We know, of course, where we stand with Barack Obama, whereas Mitt Romney is an unknown quantity. But familiarity with one and the absence of it with the other is not important beyond a point as US policies emerge and evolve from an intensive internal inter-departmental process that has maximization of national interest as objective. Obama’s views were not initially too congenial for us on several issues, but they evolved more favourably for us in the course of his presidency. After election he publicly mulled over nominating Clinton as US Special Envoy on Kashmir. He believed that to obtain Pakistan’s support for the US in Afghanistan it was necessary to press India to make concessions to Pakistan on Kashmir. He was opposed to any prominent role for India in Afghanistan. He alienated the most pro-US section of the Indian entrepreneurial class by his position on outsourcing. But recognizing altered realities, his discourse on Pakistan, India’s role in Afghanistan, on Kashmir etc has changed in our favour, though on outsourcing he continues to play politics.

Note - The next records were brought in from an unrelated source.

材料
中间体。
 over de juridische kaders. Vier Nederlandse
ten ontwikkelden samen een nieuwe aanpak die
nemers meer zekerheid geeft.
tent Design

The Obama Administration is helping India strengthen its capacities to manage internal security, which the new Administration will also do. It has designated LeT and the Haqqani group as terrorist organizations, and declared a bounty on Hafiz Saeed. But then the US has to manage the political and military transition in Afghanistan for which they need a minimum of Pakistani cooperation, including access to supply routes. These realities will weigh with whoever wins the election.
The US as a whole, though, is now deeply disenchanted with the vagaries of Pakistan’s policies towards terrorism and Afghanistan. Romney undoubtedly shares the general American disillusionment with Pakistan’s conduct. If Obama loses and Romney wins one can hardly see the US overcoming its distrust of Pakistan.
On Kashmir, Romney can be expected to pursue Obama’s present neutral line of leaving it to India and Pakistan to settle the issue bilaterally. The US is not yet ready to give India the kind of comfort in Kashmir that should logically flow from its own experience of Pakistan’s toxic policies in its immediate neighbourhood driven by military ambition and religious radicalism. However, on the whole, we will have less issues with US policy towards Pakistan whatever the outcome of the next election.
Romney is particularly tough on China. If the Democrats under Obama consider India a lynchpin in the US pivot towards Asia, the Republicans under Romney will hardly think otherwise.
Whether one candidate or the other wins, India and the US will have to contend with some irritants and unmet expectations. For India, easier export controls and high/dual use technology transfers, additional costs imposed on the Indian IT industry by hikes in H1B and L1 visa fees, outsourcing issues etc will remain on the agenda. US concerns about our nuclear liability law and stalling of economic reforms will continue even though the government has allowed FDI in multi-brand retail and raised its ceiling in the insurance and pension sectors. Despite our bilateral trade reaching $100 billion, with a significant spurt in US exports, the US will continue to press for more market openings. Growing US defence sales to India is a strategic advance denoting growing mutual trust, but the US will expect more in this area. With job creation concerns in the US, outsourcing issues will persist. India will continue to preserve its strategic autonomy in foreign policy, with the US complaisant but suspicious about its “nonaligned” logic.
Obama or Romney- for us in meaningful political terms the choice would not be of much import.